Cataloging reasons for tape session failures

During Recall/Migration tape sessions, a lot of errors can occurr. The current error handling logic of the tape sessions is not ideal, as mostly it just revolves around stopping the tape session in progress, when there are better possible alternatives for handling some errors. For example https://gitlab.cern.ch/cta/CTA/-/issues/1096#note_5142172, when there is a mismatch between the checksum of the file and the calculated checksum in the session, the session is stopped in progress, instead of just reporting the error to the user and continuing the session. We should list the errors we can just report from those that warrant a canceled tape session (if any).

Please update this ticket description with any errors you have come across and relevant links.

Classification of errors

Errors reading file from disk

disk system unavailable or network issues - retryable
file does not exist (e.g. disk write failed/FST executes delete on close) - not retryable
bad file on disk - wrong size - not retryable??
bad file on disk - bad checksum - retryable
I/O error during transfer (disk file is OK but transfer was interrupted) - retry
I/O error during transfer (disk file is OK but data was corrupted in-flight) - retry
Error while reading a file: memory block not filled up, but the file is not fully read yet - retry

Errors writing file to tape

Wrong checksum of tape file written (i.e. if the checksum of the file written to tape is different from the one read from disk). This is detected during a tape flush. A batch of jobs is validated and added to the catalogue. If one job has a wrong checksum, the whole batch is failed. - retry/don't unmount (done)
Failed to start tape write session - not a part of retry logic
Drive is write protected. - not a part of retry logic
Aborting write session in presence of critical tape alerts - not a part of retry logic
Drive encryption could not be enabled for this mount - not a part of retry logic

Errors reading file from tape

#630 Files stuck in queue after tape state change - race condition where file is queued on a tape which is OK but tape changes to disabled before the tape mount. The request is neither failed nor retried, it gets stuck.
Tape's label is either missing or not valid - fatal error, not retryable
Drive encryption could not be enabled for this mount - outside retry logic
Session corrupted (positioning error) - retry

Errors writing file to disk

desynchronization between tape read and disk write - retry
failed to open disk file for writing - retry
failed to write payload to file - retry
failed to close the file - retry
Mismatch between expected and received fileid or blockid - retry

Any errors that don't fall into the above categories

Exception when unmounting/unloading the tape - session finished, nothing to retry
Drive is not found - tape server process should not be restarted if configuration is bad

Specific issues encountered in production

From https://gitlab.cern.ch/cta/CTA/-/issues/1096

Wrong File checksum in archive/retrieve sessions causes mount to be canceled
File size mismatch in archive/retrieve sessions causes mount to be canceled. (Done)

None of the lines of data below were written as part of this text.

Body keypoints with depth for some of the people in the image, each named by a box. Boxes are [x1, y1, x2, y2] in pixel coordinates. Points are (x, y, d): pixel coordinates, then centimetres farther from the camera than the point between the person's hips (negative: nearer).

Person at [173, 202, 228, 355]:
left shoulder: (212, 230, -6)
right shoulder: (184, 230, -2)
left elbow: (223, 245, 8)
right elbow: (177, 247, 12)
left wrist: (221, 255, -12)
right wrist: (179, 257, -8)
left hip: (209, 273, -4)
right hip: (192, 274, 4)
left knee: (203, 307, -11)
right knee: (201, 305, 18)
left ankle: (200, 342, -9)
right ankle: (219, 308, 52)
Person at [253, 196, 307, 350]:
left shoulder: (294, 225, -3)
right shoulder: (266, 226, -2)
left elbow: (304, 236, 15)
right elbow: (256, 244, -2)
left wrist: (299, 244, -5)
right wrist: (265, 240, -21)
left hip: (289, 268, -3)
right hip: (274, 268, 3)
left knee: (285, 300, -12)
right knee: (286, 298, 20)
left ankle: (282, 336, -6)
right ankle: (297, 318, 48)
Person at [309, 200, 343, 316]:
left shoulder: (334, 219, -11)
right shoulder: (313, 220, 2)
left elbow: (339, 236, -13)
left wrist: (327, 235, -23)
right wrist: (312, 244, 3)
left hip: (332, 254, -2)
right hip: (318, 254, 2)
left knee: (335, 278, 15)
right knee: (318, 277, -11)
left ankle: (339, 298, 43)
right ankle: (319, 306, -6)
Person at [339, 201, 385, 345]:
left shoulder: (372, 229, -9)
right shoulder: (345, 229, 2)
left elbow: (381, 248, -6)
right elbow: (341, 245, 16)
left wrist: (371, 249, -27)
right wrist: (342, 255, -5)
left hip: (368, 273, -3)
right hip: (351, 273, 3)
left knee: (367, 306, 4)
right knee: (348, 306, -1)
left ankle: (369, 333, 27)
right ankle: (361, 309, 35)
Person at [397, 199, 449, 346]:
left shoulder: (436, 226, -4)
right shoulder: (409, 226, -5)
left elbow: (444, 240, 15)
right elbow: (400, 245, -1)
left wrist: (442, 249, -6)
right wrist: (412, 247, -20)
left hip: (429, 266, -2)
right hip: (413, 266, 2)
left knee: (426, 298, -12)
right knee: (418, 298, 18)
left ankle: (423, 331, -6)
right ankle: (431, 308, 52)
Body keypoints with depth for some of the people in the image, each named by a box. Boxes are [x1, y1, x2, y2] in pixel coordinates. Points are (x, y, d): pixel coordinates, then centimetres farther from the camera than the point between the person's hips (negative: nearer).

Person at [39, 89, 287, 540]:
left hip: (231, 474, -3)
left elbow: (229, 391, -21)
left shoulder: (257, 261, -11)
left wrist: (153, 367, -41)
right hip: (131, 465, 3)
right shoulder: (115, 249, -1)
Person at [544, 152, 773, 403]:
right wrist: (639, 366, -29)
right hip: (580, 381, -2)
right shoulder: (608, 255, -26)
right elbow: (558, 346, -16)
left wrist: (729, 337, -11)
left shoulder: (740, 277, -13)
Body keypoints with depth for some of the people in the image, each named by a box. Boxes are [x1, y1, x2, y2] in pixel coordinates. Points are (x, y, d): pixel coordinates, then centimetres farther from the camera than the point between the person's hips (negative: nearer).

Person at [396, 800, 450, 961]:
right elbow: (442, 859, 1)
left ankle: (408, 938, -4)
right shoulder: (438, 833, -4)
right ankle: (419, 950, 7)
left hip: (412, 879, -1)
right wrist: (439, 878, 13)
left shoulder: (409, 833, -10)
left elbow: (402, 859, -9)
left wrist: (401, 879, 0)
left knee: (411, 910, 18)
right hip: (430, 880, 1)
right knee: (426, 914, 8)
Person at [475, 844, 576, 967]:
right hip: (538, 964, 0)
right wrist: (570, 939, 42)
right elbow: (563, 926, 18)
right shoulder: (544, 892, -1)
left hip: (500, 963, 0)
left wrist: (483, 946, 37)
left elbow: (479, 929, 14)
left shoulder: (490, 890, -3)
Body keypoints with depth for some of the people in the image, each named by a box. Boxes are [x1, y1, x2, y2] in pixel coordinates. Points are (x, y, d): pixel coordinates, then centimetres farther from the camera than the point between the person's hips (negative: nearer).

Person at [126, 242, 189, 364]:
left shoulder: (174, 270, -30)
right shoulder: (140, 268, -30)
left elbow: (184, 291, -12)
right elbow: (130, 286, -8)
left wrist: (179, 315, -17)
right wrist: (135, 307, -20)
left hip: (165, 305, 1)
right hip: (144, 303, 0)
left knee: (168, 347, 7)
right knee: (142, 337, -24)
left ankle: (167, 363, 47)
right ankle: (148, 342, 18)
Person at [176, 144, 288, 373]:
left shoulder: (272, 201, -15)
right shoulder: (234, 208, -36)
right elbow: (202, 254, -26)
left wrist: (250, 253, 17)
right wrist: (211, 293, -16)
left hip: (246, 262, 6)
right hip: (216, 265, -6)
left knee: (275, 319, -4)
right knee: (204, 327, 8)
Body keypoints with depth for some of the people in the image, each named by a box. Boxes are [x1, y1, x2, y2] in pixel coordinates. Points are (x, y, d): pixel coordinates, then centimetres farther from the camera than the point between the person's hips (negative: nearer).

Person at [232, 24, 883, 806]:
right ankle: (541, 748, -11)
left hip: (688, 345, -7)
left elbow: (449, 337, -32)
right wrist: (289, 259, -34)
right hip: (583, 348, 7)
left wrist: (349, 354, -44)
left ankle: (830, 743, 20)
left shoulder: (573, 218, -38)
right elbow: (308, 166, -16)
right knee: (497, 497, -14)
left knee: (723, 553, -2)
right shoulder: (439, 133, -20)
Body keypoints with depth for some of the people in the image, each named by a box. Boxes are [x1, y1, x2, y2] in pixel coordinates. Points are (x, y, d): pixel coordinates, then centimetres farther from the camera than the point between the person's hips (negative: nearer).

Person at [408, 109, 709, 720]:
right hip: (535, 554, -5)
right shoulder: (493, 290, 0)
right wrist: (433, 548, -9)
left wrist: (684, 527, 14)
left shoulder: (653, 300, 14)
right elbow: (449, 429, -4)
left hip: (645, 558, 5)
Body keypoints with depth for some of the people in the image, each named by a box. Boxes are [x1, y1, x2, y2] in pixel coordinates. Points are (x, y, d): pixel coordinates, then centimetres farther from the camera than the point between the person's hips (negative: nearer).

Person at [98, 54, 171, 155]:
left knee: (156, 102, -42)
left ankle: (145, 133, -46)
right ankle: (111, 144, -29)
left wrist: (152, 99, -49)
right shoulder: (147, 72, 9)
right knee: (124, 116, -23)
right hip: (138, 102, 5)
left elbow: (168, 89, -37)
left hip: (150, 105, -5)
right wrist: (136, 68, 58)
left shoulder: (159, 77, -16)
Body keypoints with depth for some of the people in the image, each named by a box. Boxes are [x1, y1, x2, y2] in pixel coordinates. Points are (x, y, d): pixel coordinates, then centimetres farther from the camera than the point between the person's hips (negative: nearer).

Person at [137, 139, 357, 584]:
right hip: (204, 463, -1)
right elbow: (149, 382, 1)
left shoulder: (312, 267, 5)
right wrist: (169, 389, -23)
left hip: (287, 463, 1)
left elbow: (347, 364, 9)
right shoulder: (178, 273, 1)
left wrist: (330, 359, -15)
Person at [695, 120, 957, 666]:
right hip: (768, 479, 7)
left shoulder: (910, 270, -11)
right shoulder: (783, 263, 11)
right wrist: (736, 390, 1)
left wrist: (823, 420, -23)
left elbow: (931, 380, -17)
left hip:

For both theses cases the best option is to report the error to the user and continue the mount.

From https://gitlab.cern.ch/cta/CTA/-/issues/1076

For retrieve sessions, if disk configuration for a request is removed, the request is processed as if it had no disk system (added in https://gitlab.cern.ch/cta/CTA/-/commit/537e47c1d48ce0f206e875ac0f26aeddf1a7214e)

From https://gitlab.cern.ch/cta/CTA/-/issues/1054

When disk system reservations are filled during a retrieve session, or if the disk system is unreachable, the mount is cancelled and the queue is put to sleep (for now only on full diskSystem case)

From https://gitlab.cern.ch/cta/operations/-/issues/665

Retrieve requests are lost when a tape is disabled

Edited Mar 30, 2022 by Michael Davis